PAGE EXTRACT:
···

One is all spontaneity and impulse and sexy free will. The other is restraint and precision and delicate perfection.

A restaurant kitchen might not be room enough for such divergent personalities. To find them inside the same chef's coat seems impossible.

"What I love about this," said Mark Bittman, cookbook author and New York Times columnist, "is that you can go to a restaurant and the food can be terrible and the desserts are great. Or the food can be of one genre and the desserts can be another.

"I've asked head chefs what's going on with the pastry chef and they just shrug their shoulders. It is not entirely clear he is giving orders to the pastry chef."

Sure, you can do both, and plenty of home cooks do. Any chef can make a poundcake or a batch of cookies, says Chris Kimball, founder of Cook's Illustrated magazine and host of the television show America's Test Kitchen, who says his baking shows garner the highest ratings.

"Everyone cooks, but not everyone bakes. You are probably going to excel at one or the other because you not only have to put the time in. You have to love it like a religion."

Kimball is a baker. "Bakers have a large percentage of their childhood intact," he said. Wonder is the essential element, he says; the magic that turns a pile of white dust and a couple of eggs into something entirely new - a loaf of bread, an apple pie, a layer cake. "Stir-fry looks pretty much the same at the beginning and at the end," he said.

English and art majors make great cooks, but if you want dessert, ask an engineer, say the kitchen wags.

Or a lawyer.

Warren Brown, host of the Food Network show Sugar Rush and owner of Washington's CakeLove bakery, which will open a shop in Canton soon, left the law for the kitchen, but he brought with him a devotion to process.

"In both, you have to recognize the procedure and honor that. You have to recognize there are nuances in both the law and your ingredients. And you can trace both back to where they came from."

Brown is insatiably curious about ingredients, their impact on each other and their response to heat. That makes him a good baker, but it makes him pretty good with a grill, too.

"I like playing with the charcoal and the wood, playing with the temperature. It's a guy thing."

If there is one misconception about cooks and bakers it is that one can play with his food while the other cannot. The professionals disagree. Though the baker must be precise in his measuring, he has freedom in his choice of flavors.

"You can be just as loosey-goosey about baking as you can with cooking," said Maria Springer of Baltimore, who has taught cooking classes in her home for 16 years. She finds that her students divide themselves into the two camps.

"Baking is more creative in a visual sense, that's true," she said. "But there is a challenge in cooking to bring out certain flavors."

Author Bittman, who wrote the foreword to the reissue of Beard on Food, is heavily biased toward cooking. "James Beard had a theory that each meal could have only one great thing, but I don't think that one great thing can be dessert," he said.

If the worlds of the savory cook and the pastry chef intersect, it might be on the bread board. Though there is chemistry in bread making just as there is in baking, the world of ingredients has exploded far beyond white flour, warm water and yeast.

···

Stored items
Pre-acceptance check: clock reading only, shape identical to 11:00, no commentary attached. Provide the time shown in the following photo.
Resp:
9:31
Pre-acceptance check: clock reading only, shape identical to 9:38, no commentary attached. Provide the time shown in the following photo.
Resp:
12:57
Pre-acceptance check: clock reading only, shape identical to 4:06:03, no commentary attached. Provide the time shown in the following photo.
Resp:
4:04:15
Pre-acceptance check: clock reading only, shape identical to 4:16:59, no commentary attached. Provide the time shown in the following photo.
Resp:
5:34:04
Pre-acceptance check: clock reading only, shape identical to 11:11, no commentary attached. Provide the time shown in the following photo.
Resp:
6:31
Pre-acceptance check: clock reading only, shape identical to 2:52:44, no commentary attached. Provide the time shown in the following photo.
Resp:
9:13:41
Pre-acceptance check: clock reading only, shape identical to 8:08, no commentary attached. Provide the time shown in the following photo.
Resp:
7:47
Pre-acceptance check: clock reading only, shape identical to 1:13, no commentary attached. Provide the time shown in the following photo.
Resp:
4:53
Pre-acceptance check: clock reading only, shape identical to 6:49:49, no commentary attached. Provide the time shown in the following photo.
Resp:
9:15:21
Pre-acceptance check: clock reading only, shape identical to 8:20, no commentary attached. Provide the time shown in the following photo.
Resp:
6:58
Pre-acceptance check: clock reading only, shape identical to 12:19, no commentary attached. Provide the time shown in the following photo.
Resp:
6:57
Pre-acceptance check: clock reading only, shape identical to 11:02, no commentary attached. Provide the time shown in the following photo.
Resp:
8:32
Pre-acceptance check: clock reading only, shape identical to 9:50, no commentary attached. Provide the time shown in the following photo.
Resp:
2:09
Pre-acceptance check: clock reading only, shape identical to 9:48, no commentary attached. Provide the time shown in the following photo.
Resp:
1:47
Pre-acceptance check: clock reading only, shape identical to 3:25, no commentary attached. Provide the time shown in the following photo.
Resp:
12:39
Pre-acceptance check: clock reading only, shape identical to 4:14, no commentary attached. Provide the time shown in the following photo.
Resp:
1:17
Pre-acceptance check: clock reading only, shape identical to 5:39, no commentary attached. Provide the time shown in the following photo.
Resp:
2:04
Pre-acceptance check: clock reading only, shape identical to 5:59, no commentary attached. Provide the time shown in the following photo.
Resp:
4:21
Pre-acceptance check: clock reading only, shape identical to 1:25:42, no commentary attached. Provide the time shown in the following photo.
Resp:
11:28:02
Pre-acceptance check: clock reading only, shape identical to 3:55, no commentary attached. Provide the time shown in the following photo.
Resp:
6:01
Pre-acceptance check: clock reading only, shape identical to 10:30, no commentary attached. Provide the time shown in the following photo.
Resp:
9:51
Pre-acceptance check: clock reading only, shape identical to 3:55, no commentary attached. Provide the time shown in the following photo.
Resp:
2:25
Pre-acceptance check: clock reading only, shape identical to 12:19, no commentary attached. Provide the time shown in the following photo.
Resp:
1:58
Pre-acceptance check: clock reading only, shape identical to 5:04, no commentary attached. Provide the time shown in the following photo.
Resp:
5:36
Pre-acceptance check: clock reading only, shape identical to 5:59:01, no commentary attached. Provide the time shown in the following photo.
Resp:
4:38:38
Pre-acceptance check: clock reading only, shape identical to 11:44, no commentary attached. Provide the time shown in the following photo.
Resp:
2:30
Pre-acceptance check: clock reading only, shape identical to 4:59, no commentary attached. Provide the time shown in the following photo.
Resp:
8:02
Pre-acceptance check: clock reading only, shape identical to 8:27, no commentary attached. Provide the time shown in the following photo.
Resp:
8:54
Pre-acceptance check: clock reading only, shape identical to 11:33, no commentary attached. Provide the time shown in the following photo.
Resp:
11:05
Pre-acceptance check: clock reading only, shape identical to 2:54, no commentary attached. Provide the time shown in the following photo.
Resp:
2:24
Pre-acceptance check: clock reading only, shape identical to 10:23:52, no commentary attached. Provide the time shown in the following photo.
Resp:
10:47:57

···

REQUEST:
In the article on cooks and bakers, how many years has Maria Springer taught cooking classes in her home?

TASK ANSWER:
16 years.